● Problem:
Copy the records below word for word, starting with the line that contains "space, the pressure" and stopping after the line that contains "Report: 70 km/h". Leave the pictures out of your copy.

● Exercise input:

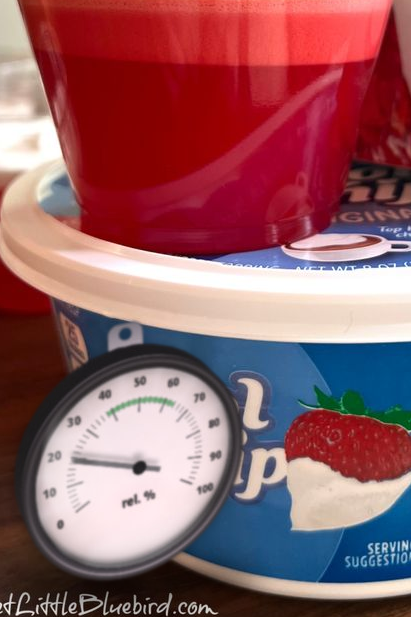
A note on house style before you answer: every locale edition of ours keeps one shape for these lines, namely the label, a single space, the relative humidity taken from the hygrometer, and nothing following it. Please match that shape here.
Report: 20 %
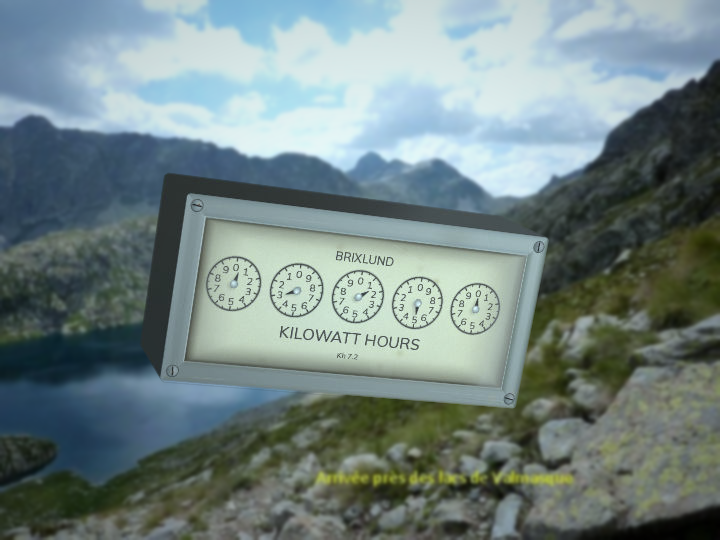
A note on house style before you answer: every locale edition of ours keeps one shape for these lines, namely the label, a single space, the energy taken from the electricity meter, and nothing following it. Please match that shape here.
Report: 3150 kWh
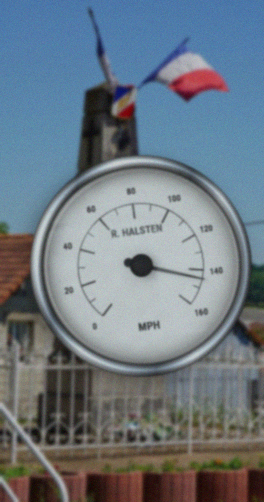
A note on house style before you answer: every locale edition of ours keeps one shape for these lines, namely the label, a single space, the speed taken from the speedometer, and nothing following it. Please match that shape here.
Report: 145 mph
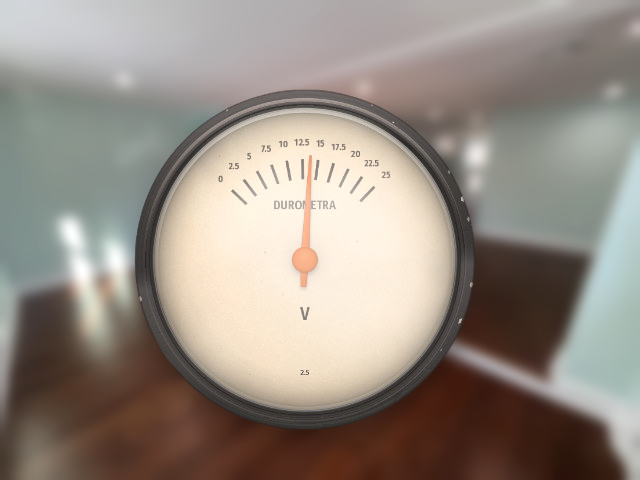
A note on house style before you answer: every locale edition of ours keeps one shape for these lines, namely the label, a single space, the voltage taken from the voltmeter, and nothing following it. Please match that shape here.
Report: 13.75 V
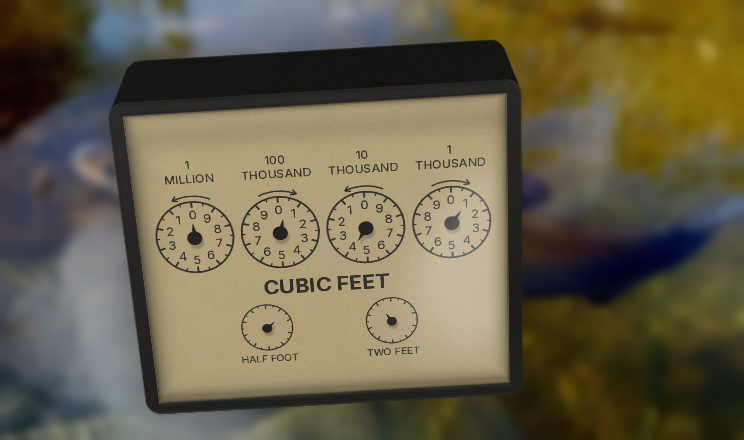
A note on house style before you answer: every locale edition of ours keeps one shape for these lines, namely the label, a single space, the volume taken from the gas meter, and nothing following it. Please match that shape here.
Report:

==

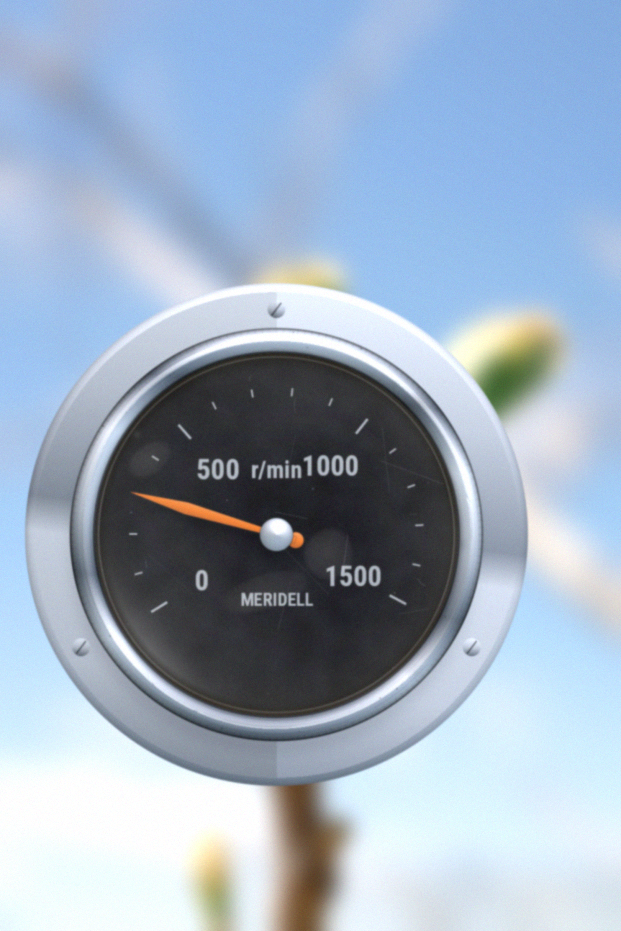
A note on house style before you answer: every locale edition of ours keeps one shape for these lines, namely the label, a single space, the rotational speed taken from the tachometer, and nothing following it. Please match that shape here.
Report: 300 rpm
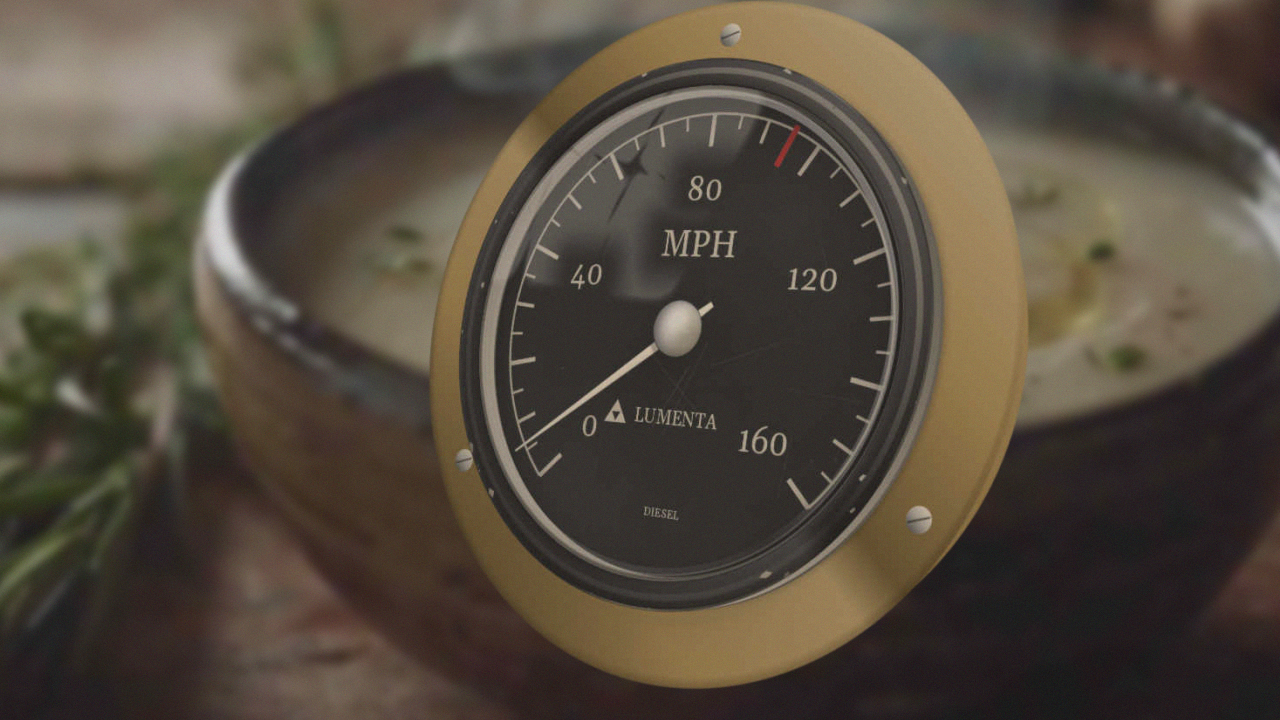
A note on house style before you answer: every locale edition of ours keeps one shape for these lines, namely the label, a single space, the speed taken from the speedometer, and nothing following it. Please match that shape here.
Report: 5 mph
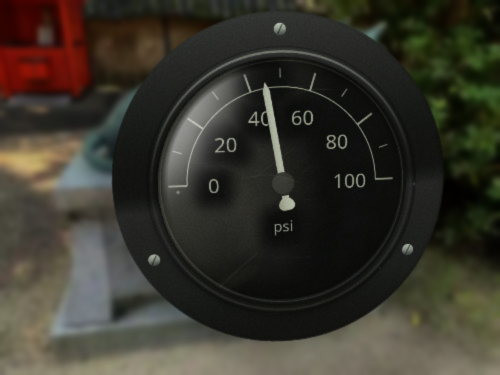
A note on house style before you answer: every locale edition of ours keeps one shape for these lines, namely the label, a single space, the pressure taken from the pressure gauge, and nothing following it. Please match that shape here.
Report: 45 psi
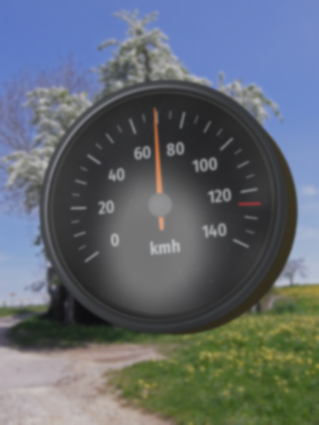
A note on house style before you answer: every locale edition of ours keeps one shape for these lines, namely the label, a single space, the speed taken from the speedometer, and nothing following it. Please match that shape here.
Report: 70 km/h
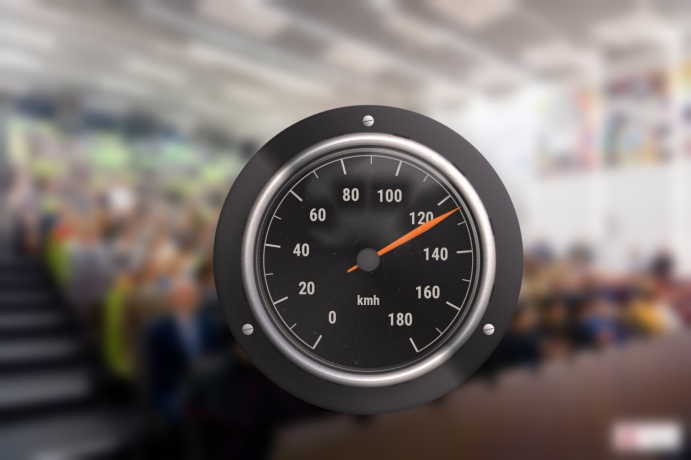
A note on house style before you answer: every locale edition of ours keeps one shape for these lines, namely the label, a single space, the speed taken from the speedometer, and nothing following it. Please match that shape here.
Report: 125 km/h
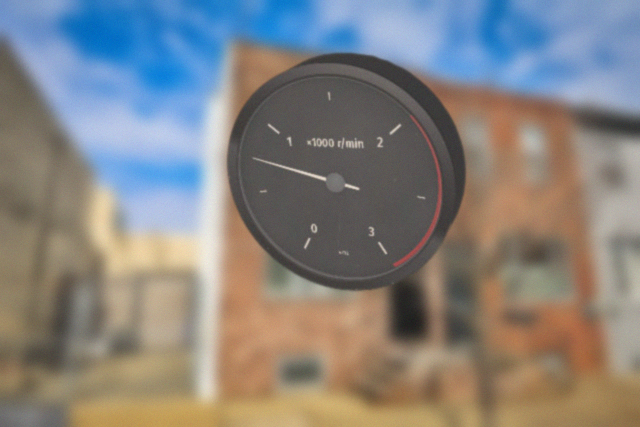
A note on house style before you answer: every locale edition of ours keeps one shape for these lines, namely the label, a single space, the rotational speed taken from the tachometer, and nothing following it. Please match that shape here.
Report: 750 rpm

● Solved problem:
A note on house style before you answer: every locale edition of ours keeps one shape for these lines, namely the label, a single space, the pressure taken from the pressure gauge, and nothing following it. Please match that shape here.
Report: 45 psi
A note on house style before you answer: every locale edition of ours keeps one shape for these lines, namely the label, a single space, the speed taken from the speedometer, and nothing following it. Please match that shape here.
Report: 70 km/h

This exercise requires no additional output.